Personal information
- Full name: Artyom Alekseyevich Shabolin
- Date of birth: 19 July 2000 (age 26)
- Place of birth: Barnaul, Russia
- Height: 1.86 m (6 ft 1 in)
- Position: Attacking midfielder

Youth career
- 0000–2012: SDYuShOR A. Smertina Barnaul
- 2012: Konoplyov football academy
- 2013–2014: Dynamo Moscow
- 2015–2017: SDYuShOR A. Smertina Barnaul
- 2018: Dynamo Barnaul
- 2018: SDYuShOR A. Smertina Barnaul

Senior career*
- Years: Team / Apps / (Gls)
- 2018–2019: Nosta Novotroitsk / 16 / (3)
- 2019–2022: Ural Yekaterinburg / 10 / (1)
- 2019–2020: → Ural-2 Yekaterinburg / 14 / (4)
- 2021: → Yenisey Krasnoyarsk (loan) / 4 / (0)
- 2021–2022: → Orenburg (loan) / 19 / (1)
- 2022: → Ural-2 Yekaterinburg / 15 / (2)
- 2023: Novosibirsk / 10 / (0)
- 2023: Dynamo Barnaul / 8 / (1)
- 2024: Leon Saturn Ramenskoye / 29 / (6)
- 2025–2026: Dynamo Vologda / 41 / (9)

= Artyom Shabolin =

Russian footballer (born 2000)

Artyom Alekseyevich Shabolin (Артём Алексеевич Шаболин; born 19 July 2000) is a Russian football player.

==Club career==
He made his debut in the Russian Professional Football League for Nosta Novotroitsk on 16 September 2018 in a game against Syzran-2003.

On 27 June 2019, he signed a long-term contract with Russian Premier League club Ural Yekaterinburg. He made his debut for the main squad of Ural Yekaterinburg on 25 September 2019 in a Russian Cup game against Chernomorets Novorossiysk. He made his Russian Premier League debut on 14 March 2020 in a game against Zenit Saint Petersburg, substituting Nikolay Dimitrov in the 67th minute.
━━━━━━━━━━━━━━━━
▶ _CHECK YOUR UNDERSTANDING_:
1 > In the Artyom Shabolin profile, which team was Shabolin's opponent in his Russian Premier League debut?
2 > Reproduce the Artyom Shabolin profile verbatim, from "Personal information" down to "(6 ft 1 in)".

▶ _DATA SECTION_:
━━━━━━━━━━━━━━━━
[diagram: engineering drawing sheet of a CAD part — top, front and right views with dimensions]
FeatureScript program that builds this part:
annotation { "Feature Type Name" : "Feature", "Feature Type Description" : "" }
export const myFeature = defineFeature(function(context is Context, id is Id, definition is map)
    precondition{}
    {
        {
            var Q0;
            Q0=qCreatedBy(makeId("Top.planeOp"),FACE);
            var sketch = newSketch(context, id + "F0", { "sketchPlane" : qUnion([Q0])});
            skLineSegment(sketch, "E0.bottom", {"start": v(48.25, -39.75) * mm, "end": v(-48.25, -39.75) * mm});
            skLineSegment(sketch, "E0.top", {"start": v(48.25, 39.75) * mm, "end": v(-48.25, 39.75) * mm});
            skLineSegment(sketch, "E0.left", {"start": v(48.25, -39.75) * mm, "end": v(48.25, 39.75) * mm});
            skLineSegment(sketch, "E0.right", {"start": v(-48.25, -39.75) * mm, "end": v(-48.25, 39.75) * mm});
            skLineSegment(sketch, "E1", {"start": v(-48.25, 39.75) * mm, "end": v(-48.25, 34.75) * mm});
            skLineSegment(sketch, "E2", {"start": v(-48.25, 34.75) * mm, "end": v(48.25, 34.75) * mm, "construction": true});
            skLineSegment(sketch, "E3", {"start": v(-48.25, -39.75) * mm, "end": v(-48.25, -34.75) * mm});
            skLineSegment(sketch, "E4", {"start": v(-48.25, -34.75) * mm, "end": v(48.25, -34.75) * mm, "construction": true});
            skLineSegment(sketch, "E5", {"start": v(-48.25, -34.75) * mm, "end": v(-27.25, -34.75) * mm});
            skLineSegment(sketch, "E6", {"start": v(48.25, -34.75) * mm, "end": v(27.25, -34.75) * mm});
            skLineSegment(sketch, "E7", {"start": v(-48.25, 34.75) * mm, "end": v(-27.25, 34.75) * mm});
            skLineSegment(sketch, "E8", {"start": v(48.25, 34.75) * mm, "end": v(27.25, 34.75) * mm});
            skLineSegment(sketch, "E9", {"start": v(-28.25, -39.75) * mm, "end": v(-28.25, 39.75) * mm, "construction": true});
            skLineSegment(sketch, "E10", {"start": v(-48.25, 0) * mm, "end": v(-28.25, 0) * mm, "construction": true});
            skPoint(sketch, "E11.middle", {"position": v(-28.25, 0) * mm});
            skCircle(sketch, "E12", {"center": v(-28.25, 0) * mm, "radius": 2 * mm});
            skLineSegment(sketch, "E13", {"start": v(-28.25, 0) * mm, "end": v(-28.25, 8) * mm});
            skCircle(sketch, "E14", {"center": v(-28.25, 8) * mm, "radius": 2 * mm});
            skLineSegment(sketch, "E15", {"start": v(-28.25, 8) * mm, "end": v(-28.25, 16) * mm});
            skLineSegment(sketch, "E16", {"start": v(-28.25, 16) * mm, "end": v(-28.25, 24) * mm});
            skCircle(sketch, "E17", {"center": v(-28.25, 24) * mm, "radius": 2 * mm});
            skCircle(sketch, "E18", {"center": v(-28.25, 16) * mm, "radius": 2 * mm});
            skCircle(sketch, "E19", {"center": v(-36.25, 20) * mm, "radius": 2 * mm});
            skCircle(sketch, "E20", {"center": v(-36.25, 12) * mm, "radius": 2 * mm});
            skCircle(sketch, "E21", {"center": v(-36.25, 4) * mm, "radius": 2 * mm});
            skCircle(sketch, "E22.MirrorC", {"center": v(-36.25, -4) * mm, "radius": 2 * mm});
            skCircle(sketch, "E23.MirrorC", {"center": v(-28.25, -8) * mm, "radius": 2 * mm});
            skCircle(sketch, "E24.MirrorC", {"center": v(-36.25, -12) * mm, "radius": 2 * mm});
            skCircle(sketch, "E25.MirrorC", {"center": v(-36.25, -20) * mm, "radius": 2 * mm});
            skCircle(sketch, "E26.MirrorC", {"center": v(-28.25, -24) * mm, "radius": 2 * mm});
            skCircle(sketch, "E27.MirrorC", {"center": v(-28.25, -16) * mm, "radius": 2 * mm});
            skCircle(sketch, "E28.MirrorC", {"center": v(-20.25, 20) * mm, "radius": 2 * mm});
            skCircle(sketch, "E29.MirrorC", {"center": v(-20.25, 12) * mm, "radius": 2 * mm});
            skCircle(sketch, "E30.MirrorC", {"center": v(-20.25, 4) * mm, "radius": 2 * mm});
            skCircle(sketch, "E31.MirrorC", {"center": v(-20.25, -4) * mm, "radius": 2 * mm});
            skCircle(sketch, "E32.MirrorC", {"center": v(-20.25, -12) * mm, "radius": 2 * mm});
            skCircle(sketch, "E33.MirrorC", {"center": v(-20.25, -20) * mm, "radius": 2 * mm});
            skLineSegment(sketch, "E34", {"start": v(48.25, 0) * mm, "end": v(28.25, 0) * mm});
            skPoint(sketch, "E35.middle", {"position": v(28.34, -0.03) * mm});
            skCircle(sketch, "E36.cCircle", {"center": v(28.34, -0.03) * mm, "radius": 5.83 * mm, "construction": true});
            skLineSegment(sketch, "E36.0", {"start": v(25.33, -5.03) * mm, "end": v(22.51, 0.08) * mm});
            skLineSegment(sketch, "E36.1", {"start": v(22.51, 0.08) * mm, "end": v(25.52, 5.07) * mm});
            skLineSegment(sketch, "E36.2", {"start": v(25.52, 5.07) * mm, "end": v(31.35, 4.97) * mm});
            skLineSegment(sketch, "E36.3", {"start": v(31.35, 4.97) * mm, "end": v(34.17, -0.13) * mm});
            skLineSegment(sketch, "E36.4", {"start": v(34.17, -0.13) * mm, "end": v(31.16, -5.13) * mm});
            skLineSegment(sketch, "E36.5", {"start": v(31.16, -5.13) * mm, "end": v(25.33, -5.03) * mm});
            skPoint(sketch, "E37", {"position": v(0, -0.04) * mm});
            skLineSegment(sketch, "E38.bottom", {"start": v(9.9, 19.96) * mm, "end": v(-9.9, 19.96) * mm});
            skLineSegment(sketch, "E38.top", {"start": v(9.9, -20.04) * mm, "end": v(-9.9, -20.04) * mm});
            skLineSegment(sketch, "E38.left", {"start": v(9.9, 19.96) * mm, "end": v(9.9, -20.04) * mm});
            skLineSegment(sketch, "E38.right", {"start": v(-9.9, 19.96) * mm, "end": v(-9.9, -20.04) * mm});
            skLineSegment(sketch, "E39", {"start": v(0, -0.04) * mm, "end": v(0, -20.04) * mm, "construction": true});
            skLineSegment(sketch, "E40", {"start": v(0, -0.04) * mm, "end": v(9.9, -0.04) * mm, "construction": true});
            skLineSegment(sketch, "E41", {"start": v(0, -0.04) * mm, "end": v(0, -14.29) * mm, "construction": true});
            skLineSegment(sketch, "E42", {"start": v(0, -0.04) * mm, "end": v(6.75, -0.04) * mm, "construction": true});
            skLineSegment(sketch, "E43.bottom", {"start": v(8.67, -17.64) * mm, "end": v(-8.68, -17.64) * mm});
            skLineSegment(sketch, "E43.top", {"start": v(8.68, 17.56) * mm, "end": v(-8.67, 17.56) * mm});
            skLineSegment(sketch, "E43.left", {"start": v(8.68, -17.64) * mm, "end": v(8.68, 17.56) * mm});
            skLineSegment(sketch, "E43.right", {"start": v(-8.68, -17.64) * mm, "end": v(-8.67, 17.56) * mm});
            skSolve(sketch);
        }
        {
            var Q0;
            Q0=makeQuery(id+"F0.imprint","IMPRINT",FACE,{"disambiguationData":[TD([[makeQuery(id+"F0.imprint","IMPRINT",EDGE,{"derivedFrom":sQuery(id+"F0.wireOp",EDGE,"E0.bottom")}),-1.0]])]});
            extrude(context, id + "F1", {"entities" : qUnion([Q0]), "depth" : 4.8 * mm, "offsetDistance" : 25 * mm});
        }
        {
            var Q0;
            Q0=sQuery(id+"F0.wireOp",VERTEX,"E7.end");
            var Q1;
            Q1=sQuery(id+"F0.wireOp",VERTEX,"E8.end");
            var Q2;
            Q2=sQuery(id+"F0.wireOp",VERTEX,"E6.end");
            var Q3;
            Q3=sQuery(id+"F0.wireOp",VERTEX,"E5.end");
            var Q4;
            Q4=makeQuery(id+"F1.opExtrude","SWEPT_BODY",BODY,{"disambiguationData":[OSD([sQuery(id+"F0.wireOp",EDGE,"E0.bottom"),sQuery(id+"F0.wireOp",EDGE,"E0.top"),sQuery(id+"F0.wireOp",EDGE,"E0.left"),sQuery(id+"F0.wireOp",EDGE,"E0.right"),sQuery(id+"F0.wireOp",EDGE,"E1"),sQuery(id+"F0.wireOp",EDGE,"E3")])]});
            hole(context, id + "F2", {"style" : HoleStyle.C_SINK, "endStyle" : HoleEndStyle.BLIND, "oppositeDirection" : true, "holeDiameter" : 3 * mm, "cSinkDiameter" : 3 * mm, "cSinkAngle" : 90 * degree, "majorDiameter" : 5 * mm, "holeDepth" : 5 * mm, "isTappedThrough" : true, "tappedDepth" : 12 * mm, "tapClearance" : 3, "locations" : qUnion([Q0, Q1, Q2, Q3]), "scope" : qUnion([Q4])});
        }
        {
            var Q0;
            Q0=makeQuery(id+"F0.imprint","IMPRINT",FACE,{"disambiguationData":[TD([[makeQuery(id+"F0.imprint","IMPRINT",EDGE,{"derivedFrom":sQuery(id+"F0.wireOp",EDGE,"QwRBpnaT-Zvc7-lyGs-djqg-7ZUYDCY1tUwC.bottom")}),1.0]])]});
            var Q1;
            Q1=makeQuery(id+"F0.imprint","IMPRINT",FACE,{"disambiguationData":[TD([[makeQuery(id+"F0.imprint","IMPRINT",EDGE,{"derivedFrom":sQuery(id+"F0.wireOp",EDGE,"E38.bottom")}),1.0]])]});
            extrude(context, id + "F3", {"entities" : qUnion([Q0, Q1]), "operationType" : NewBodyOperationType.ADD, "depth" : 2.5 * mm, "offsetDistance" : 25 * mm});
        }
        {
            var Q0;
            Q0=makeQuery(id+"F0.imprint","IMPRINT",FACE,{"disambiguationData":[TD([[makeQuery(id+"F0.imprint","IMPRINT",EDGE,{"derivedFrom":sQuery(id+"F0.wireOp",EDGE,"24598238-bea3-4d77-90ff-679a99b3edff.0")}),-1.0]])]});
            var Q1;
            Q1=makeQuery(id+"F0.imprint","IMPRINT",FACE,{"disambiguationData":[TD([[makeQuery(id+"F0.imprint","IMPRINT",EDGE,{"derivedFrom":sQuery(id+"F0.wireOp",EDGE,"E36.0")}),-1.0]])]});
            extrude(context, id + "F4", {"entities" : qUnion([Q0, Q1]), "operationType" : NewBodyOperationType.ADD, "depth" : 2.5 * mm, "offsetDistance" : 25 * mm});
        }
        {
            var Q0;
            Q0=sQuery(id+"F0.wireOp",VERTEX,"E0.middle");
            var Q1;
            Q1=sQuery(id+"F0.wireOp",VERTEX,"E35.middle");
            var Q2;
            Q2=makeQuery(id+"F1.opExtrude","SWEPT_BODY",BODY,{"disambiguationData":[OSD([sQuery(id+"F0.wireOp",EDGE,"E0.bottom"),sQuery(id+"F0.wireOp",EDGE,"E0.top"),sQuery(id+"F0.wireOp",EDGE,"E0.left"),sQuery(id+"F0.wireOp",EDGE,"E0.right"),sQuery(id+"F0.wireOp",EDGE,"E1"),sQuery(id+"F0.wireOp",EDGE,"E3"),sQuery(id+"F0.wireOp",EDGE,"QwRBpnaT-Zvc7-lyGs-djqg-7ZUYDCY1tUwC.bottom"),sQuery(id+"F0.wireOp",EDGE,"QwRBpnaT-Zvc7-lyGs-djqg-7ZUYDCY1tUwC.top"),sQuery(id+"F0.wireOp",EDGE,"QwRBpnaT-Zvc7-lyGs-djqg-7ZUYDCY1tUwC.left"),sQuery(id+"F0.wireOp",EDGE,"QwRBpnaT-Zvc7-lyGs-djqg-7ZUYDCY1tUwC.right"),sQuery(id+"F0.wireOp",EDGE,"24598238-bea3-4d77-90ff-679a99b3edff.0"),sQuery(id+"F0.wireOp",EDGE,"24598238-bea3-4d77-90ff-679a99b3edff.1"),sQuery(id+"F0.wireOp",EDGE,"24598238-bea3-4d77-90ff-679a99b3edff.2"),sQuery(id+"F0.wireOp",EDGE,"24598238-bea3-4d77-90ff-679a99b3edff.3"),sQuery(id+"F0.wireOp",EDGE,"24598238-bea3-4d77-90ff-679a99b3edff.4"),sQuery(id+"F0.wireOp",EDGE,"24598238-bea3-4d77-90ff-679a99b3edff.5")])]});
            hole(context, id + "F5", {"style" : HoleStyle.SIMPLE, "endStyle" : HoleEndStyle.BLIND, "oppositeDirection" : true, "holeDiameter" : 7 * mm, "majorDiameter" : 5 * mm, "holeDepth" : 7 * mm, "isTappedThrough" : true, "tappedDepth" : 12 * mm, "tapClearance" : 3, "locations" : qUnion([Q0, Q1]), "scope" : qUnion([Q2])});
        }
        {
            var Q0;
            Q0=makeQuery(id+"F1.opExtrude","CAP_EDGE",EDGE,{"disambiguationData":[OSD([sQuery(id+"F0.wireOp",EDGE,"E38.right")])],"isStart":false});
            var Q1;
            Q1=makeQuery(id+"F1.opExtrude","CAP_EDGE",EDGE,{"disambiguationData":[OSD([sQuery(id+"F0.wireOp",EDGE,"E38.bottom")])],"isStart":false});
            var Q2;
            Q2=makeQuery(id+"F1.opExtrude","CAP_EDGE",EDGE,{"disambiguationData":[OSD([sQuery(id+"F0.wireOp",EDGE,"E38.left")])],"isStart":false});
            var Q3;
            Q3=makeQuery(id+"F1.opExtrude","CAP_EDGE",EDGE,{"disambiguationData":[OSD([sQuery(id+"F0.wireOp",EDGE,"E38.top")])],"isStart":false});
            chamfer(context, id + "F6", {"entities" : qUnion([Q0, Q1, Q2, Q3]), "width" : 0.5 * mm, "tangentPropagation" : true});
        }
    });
━━━━━━━━━━━━━━━━
▶ _RESPONSES TO THE EXERCISE_:
1 > Zenit Saint Petersburg

2 >
Personal information
- Full name: Artyom Alekseyevich Shabolin
- Date of birth: 19 July 2000 (age 26)
- Place of birth: Barnaul, Russia
- Height: 1.86 m (6 ft 1 in)